The hunger strikers' long list of demands includes an end to solitary confinement and administrative detention, a policy under which Israel holds prisoners without charge or trial.
Some 740 Palestinians are held in administrative detention, Qaraqe said. Prisoners are also demanding better medical care and extended visits with family.
This hunger strike is the largest Palestinian prisoners have ever launched, said Ghassan Khatib, a Palestinian politician and former vice president of Birzeit University. Palestinians have often resorted to hunger strikes, mostly to target administrative detentions.
Protesters show their support for jailed Palestinians in a rally in Ramallah Monday.
In a letter penned by Barghouti and read Saturday by his wife, Fadwa, Barghouti accused Israel of detaining "thousands of Palestinians every year in a flagrant violation of international treaties and conventions."
He called Israel's military courts in the West Bank an "accomplice in the occupation's crimes through detentions, unjust court sentences, and torture."
A former leader of the Tanzim brigade -- the militant wing of the Fatah political party -- Barghouti was convicted in 2004 of five counts of murder, including orchestrating attacks against Israelis. He is serving multiple life sentences.
Despite -- or perhaps because of -- his prison sentence, Barghouti's popularity has grown among Palestinians, and he is one of the few Palestinian leaders with support from both Fatah, which governs the West Bank, and Hamas, which rules Gaza.
Protesters rally in Ramallah on Monday.
In Fatah's most recent conference, held in November, Barghouti was elected to the Fatah Central Committee and the Revolutionary Council, pulling in more votes than any other candidate. Given his prison sentence, both are symbolic gestures but are testament to his popularity.
Despite recurrent infighting between Palestinian factions, prisoners from multiple groups, including Hamas and the Palestinian People's Party, are also taking part in the hunger strike.

Israeli official: We don't negotiate with prisoners

A spokesman for the Israel Prison Service, Assaf Librati, said the prison service does not, as a rule, negotiate with prisoners.
The prison service has begun separating hunger strikers into separate cell blocks. Prisoners have so far declared strikes in eight Israeli prisons.
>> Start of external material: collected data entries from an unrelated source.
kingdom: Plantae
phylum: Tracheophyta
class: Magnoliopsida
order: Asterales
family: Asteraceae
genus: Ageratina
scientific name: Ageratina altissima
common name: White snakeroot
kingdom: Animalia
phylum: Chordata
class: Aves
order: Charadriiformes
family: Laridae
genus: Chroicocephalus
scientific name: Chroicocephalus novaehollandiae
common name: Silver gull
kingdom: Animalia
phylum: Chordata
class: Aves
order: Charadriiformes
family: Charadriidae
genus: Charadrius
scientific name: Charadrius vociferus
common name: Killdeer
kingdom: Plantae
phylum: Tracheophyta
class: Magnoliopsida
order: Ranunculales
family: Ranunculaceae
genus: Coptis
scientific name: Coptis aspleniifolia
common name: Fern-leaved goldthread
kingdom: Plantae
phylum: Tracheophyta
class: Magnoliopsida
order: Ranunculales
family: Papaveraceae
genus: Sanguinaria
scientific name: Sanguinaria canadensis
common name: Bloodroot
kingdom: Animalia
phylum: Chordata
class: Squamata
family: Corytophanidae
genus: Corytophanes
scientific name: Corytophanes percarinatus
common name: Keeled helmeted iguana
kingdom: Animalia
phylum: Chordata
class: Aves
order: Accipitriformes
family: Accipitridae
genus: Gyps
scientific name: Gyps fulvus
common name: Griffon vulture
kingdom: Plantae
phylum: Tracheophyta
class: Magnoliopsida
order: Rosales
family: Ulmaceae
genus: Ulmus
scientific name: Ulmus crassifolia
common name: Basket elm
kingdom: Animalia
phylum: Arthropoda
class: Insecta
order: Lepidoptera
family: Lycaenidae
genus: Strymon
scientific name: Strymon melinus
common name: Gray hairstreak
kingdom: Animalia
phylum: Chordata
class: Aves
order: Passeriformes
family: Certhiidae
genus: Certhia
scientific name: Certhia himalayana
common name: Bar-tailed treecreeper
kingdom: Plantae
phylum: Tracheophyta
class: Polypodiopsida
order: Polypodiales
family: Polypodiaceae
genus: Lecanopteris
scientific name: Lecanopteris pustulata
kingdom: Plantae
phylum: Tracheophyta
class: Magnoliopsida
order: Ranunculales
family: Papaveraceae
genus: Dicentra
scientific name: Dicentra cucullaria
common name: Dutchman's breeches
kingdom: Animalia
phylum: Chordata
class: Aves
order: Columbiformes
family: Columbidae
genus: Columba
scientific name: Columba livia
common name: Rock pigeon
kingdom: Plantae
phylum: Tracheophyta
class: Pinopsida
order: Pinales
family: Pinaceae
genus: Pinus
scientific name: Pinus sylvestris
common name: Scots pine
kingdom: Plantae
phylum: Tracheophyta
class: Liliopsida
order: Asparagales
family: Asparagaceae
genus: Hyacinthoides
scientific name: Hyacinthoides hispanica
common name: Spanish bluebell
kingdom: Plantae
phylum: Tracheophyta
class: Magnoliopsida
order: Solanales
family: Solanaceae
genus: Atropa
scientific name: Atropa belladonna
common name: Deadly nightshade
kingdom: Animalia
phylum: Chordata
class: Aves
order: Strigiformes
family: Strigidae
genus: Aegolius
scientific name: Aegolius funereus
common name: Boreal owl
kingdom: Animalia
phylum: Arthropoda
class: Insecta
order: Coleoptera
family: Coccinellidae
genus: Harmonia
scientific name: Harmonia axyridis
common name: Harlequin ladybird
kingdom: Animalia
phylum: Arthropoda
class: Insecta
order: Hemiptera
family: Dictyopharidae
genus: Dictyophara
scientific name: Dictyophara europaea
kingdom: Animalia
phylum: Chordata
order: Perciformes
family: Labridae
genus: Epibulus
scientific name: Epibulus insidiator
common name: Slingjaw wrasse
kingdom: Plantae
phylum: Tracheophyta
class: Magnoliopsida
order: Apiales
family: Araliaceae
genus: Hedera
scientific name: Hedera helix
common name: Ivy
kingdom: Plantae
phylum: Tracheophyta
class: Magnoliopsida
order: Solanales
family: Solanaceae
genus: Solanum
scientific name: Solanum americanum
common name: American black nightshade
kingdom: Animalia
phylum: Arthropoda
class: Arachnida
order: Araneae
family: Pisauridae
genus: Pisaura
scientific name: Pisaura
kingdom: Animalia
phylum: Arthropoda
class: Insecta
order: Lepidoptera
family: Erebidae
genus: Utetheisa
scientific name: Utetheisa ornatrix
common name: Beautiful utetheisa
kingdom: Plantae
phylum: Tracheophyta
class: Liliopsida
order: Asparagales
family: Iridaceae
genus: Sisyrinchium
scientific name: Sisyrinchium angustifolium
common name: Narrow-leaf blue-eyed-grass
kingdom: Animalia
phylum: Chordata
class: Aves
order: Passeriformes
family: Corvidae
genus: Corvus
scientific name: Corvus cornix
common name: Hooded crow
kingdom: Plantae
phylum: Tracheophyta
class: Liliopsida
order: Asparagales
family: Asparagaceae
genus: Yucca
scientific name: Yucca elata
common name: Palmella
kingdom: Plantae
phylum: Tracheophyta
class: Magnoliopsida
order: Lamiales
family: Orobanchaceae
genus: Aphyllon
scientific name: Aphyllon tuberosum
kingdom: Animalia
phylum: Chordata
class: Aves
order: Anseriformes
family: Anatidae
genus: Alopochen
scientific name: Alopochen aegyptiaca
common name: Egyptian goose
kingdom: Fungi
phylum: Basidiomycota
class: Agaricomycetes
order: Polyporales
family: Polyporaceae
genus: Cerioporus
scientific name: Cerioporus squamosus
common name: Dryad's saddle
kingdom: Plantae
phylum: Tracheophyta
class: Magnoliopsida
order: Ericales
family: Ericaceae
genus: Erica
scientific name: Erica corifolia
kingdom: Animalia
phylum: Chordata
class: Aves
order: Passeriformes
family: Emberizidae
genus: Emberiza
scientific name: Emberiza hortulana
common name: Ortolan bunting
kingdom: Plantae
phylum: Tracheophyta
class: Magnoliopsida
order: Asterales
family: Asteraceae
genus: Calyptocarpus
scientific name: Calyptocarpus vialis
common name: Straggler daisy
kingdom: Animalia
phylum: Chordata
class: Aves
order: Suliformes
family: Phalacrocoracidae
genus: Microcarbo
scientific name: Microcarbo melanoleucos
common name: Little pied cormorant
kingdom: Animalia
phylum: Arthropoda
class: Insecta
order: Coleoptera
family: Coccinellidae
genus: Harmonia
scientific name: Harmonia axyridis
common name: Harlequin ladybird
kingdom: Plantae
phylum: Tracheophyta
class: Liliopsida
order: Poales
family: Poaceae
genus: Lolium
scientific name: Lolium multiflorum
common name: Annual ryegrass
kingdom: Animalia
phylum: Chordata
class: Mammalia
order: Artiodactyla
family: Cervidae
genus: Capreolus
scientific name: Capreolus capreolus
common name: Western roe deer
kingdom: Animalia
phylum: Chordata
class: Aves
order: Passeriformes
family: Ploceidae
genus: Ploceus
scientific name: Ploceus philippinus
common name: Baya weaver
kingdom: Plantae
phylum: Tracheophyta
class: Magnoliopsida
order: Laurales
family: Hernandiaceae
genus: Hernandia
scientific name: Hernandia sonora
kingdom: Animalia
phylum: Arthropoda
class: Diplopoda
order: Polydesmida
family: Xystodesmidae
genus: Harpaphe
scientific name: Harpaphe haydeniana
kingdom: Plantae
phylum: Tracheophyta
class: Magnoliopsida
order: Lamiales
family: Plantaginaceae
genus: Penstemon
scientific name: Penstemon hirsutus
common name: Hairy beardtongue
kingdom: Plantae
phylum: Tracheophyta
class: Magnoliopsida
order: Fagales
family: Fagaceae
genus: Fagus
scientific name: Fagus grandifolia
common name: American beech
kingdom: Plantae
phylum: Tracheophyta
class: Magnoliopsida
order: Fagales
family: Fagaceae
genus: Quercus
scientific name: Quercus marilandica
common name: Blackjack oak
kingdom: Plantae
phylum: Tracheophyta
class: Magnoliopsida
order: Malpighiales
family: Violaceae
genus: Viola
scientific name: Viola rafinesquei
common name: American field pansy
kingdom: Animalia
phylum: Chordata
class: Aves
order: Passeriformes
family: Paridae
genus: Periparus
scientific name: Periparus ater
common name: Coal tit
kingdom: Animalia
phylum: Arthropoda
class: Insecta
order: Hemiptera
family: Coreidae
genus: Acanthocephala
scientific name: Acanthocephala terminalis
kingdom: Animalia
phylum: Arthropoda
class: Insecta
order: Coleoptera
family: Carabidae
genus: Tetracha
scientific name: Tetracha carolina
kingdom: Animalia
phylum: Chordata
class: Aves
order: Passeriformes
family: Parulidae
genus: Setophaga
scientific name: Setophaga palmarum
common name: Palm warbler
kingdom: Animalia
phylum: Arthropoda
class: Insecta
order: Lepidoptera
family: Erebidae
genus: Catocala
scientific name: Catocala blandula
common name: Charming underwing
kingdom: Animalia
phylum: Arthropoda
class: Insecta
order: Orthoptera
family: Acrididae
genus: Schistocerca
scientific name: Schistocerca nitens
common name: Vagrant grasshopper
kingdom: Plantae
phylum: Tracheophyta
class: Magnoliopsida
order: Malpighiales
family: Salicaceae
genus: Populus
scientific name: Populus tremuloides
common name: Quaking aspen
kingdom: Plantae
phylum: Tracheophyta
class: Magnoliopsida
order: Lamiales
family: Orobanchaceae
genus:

"Hunger strikers in prison endanger the health and life of the prisoners in custody of the state who is in charge of their well-being -- organized hunger strikers even more so," Librati said.
Librati estimated that 1,100 prisoners were participating in the strike, a number lower than that reported by the Palestinian Authority.
Authorities will set up a field hospital at the Ketziot prison in southern Israel to treat hunger strikers if needed, Librati said.
The move would allow Israel to sidestep civilian hospitals, which have so far refused to force-feed strikers, despite an Israeli law passed in July 2015 that legalizes the force-feeding of prisoners.
Responding to accusations of mistreatment in Israeli prisons, Israeli Foreign Ministry spokesman Emmanuel Nahshon fired back.
"The Palestinian prisoners are not political prisoners," he said. "They are convicted terrorists and murderers. They were brought to justice and are treated properly under international law."